Do que está e do que se mantém (Rua Pinheiro Chagas, 27)

Rua Pinheiro Chagas 27-35; Filipe Folque, 51, Lisboa. A, n/ id. A.N.T.T., E.P. do jornal «O Século», Álbuns Gerais, n.º 9, doc. 658C.
Casa da Rua Pinheiro Chagas onde foi preso o comité revolucionário, Lisboa, 1928.
A. n/ id., A.N.T.T., Emp. Pública do Jornal «O Século», Álbuns Gerais, n.º 9, doc. 658C.



 A casa da Rua Pinheiro Chagas onde foi preso o «comité» revolucionário em 2 de Maio de 1928. Ainda lá está, acrescentada de dois andares. Perdeu os frontões e aquele lanternim envidraçado. Mas ainda lá está, com sua fachada primitiva ao nível da rua e o seu logradouro gradeado em ferro.

 Às vezes interrogo-me se esta permanência de gaioleiros, assim, tão a jeito de demolição pelo progresso, não terá que ver com acontecimentos do género libertador de oprimidos, por libertadores autoproclamados e muito, muito bentos da água baptismal da liberdade. Pobres dos povos a quem toca esta benfazeja desopressão… Nem eram nada sem esta gente libertadora autoproclamada e proclamante da liberdade. O caso é que só calha a povos que já antes eram povos por si, com património identitário, cultural e material próprio. Como terão surgido, formado a sua cultura e ganho identidade antes de haverem a liberdade que os desopressores trazem para lhe dar é um mistério.

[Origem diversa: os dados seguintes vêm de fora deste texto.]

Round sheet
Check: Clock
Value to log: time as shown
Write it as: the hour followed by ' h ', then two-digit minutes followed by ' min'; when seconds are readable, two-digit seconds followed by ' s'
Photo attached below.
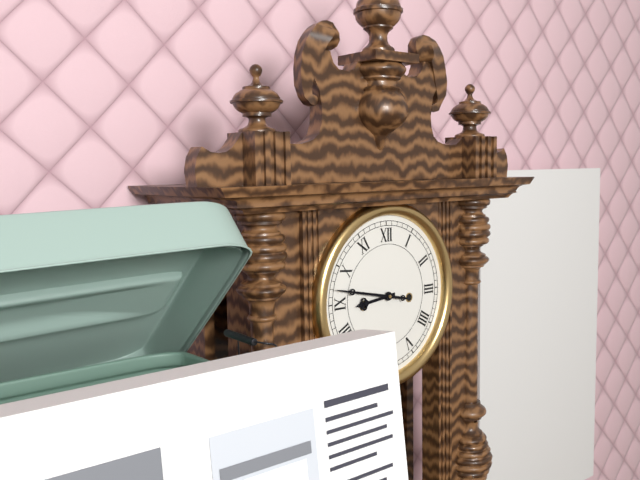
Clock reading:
8 h 47 min
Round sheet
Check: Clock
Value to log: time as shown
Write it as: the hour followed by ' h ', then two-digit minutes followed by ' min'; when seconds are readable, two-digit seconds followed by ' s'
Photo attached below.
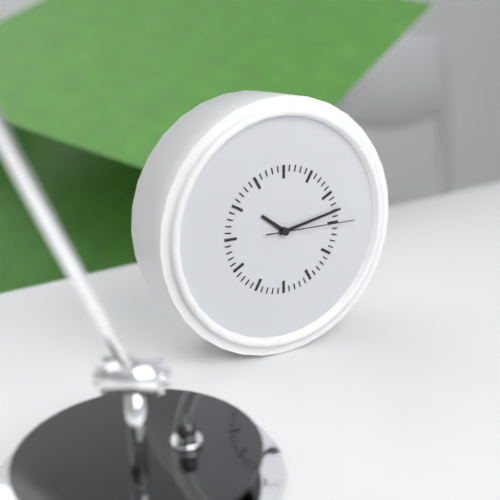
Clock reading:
10 h 13 min 15 s
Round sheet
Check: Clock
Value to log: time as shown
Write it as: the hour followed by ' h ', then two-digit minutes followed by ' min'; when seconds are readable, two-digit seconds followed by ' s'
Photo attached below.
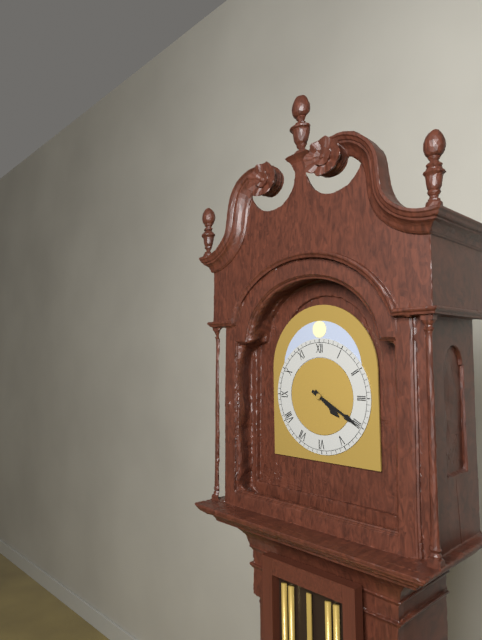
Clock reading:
4 h 20 min
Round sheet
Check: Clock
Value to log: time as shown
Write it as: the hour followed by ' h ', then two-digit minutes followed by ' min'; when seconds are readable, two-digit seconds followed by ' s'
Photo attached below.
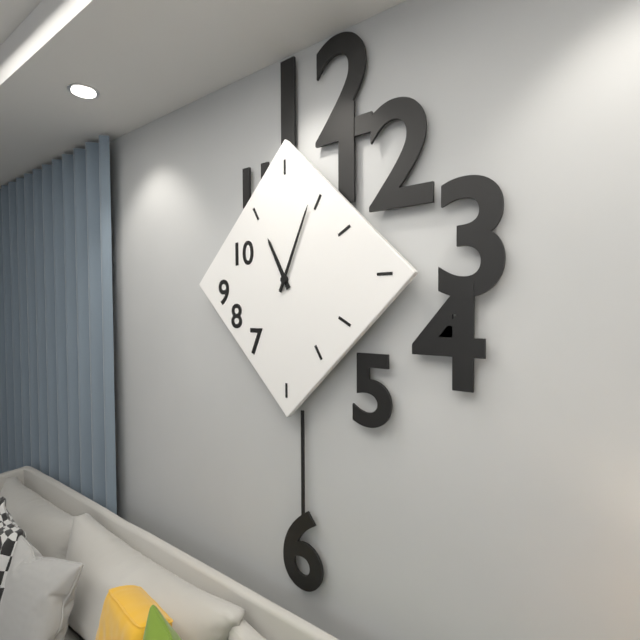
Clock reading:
11 h 04 min
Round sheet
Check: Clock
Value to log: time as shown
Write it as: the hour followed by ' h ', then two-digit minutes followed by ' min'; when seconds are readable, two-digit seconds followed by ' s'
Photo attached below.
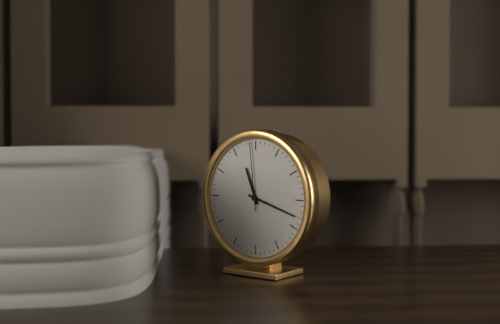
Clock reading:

 Ou bem isto ou, porque nesta história de as casas — no caso um prédio, como exemplo —, o património, enfim, se manter e se até ampliar anda ligado ao ter em geral; à posse. O caso mesmo é que, de ter bens e de haver de lhe manter livremente a posse há uma imperiosa necessidade de, cá está, liberdade. Liberdade de os ter, antes que alguém que queira, possa e mande mais se arrogue a liberdade de os tomar. Daqui esta coisa da bonita liberdade andar sempre ligada ao quero, posso e mando sem se dar por ela. Não vá vir aí um que tolha de todo a posse. Posse, do verbo poder…

 Divagações à parte, a dúvida que me surge de se este prédio com esta história revolucionária manter até hoje sem ter ido a baixo é se tem alguma coisa de trás, como o poder que ainda hoje irmana conjurados de loja ou de «comité» como os de 1928.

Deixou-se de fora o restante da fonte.